This biannual course is taught on years 2014-2015, 2016-2017, ...
Inscription on iCampus obligatory. Study material is available on this server. It also provides a platform for work in progress and communication within the course.
This course is intended for students who have followed at least two years of Greek, Latin Arab, Armenian, Coptic, or Syriac at a bachelor level.
This course consists of the analytical study of the historical research of Greek Latin and/or Oriental (Arab, Syriac, Coptic etc.) text according to the interests of the students and the availability of expertise amongst the teachers.
The majority of the course consists of an initiation into the methods of edition of texts.
The course will consist of a theoretical part on the edition of ancient and medieval texts (essentially Greek and Latin) as transmitted by manuscripts: Why edit texts?, What is a critical edition?, a brief history of Philology, development of the stemmatic method (after Lachmann), twentieth century controversies concerning the 'Lachmann' approach (Bédier's quarrel, neo-Lachmannism, 'new philology' etc.). The student will need to familiarise himself with a certain number of concepts and be capable of using a bibliography.
Following this, on the basis of examples drawn essentially from Greek, Latin and Arab literatures, both ancient and medieval, the methods used for the production of a critical edition will be explained and demonstrated in the two senses, that is from the critical edition and from the manuscripts.
Within the framework of a practical exercise, each student will prepare either a methodical evaluation of a recent study of a recent study in the domain in question or a collation and a critical provisional edition of a small text.
At the end of this course, the student will be capable of :
- reading, analysing and using an edition (introduction, critical apparatus) ;
- evaluatinf different types of edition (and their relevance in relation to the type of text, or the textual tradition);
- understanding the process of establishing a genealogy of manuscripts (stemma);
- understanding the construction of a critical text (and its critical apparatus);
- collating various major manuscripts of a given text and the preparation of a provisional text;
- uusing a specialised program (Classical Text Editor);
- using the bibliographical tools and other tools;
- an oral and written presentation of the results of an exercise in collation and of a critical text;
- active participation in a discussion of a technical subject relating the history of a specific text.
The contribution of this Teaching Unit to the development and command of the skills and learning outcomes of the programme(s) can be accessed at the end of this sheet, in the section entitled “Programmes/courses offering this Teaching Unit”.
The evaluation is partly continuous (based on work done during the course) (40%), but also on the basis of a specific project whose exact subject will be agreed with the professor, but which must demonstrate that the specific competences exposed in ethe course have been acquired.
The course is intended to be as interactive as possible, because it is the critical approach, and technical and methodology competences which must be developed, and not theoretical knowledge. The course will be presented to a certain extent "à la carte" according to the wishes of the students and the subjects of their end-of-course work. This activity is organised according to the concept of "blended learning" combining presentation of lessons and "distance learning" by means of the iCampus platform.

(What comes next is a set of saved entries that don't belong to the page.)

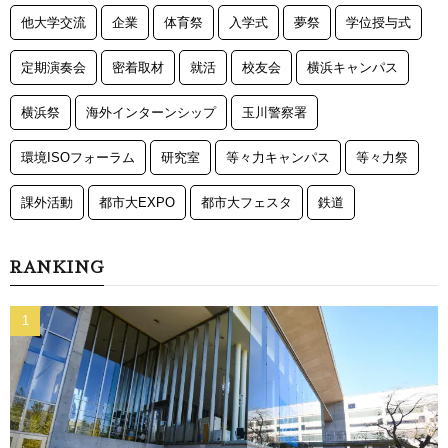
他大学交流
企業
体育祭
入学式
夢祭
学位授与式
定期演奏会
密着取材
就活
校友会
横浜キャンパス
横浜祭
海外インターンシップ
玉川警察署
環境ISOフォーラム
研究室
等々力キャンパス
等々力祭
課外活動
都市大EXPO
都市大フェスタ
鉄道
RANKING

This course, of an advanced level, is oriented towards the crical editions of Arab, Greek, Latin and Oriental texts, their evaluation, as well as studies carried out on the histories of such texts.
The first part of the course (10 hours) consists of the theoretical aspects and is common for all the students. Even in this theoretical part, an active participation on the part of all students is required: students will have to read a certain number of texts dealing with the methodology (reading list) which will the be discussed in class.
The examples studied during the course will be taken from the widest possible range of textual and edition tradition. Ranging from a tradition with only one example to an 'over-abundant' one, of various literary 'genres' with indirect more or less complicated traditions.
The practical exercises (20 hours) are of several types: analysis and discussion of critical apparatus, and of introductions or philological studies, collation of manuscript evidence and the preparation of a "stemma codicum", preparation of an edition and the layout preparation of a critical text together with the critical apparatus using a specialized program.
Students will be required to present and discuss in class the results of their researches, as well as to edit them in a small work of synthesis.
The course includes a DL aspect, with obligatory inscription on iCampus.
Printed texts, photocopies and documents available in numeric format.
The course language is French, but other languages such as English German may be used occasionally according to the origin of a visiting teacher.
There are other courses which give instruction in the methods of textual edition in other Oriental languages: LTHEO2452 (biblical texts), LGLOR2912 (Near Eastern texts) and several courses at Masters level in Oriental languages.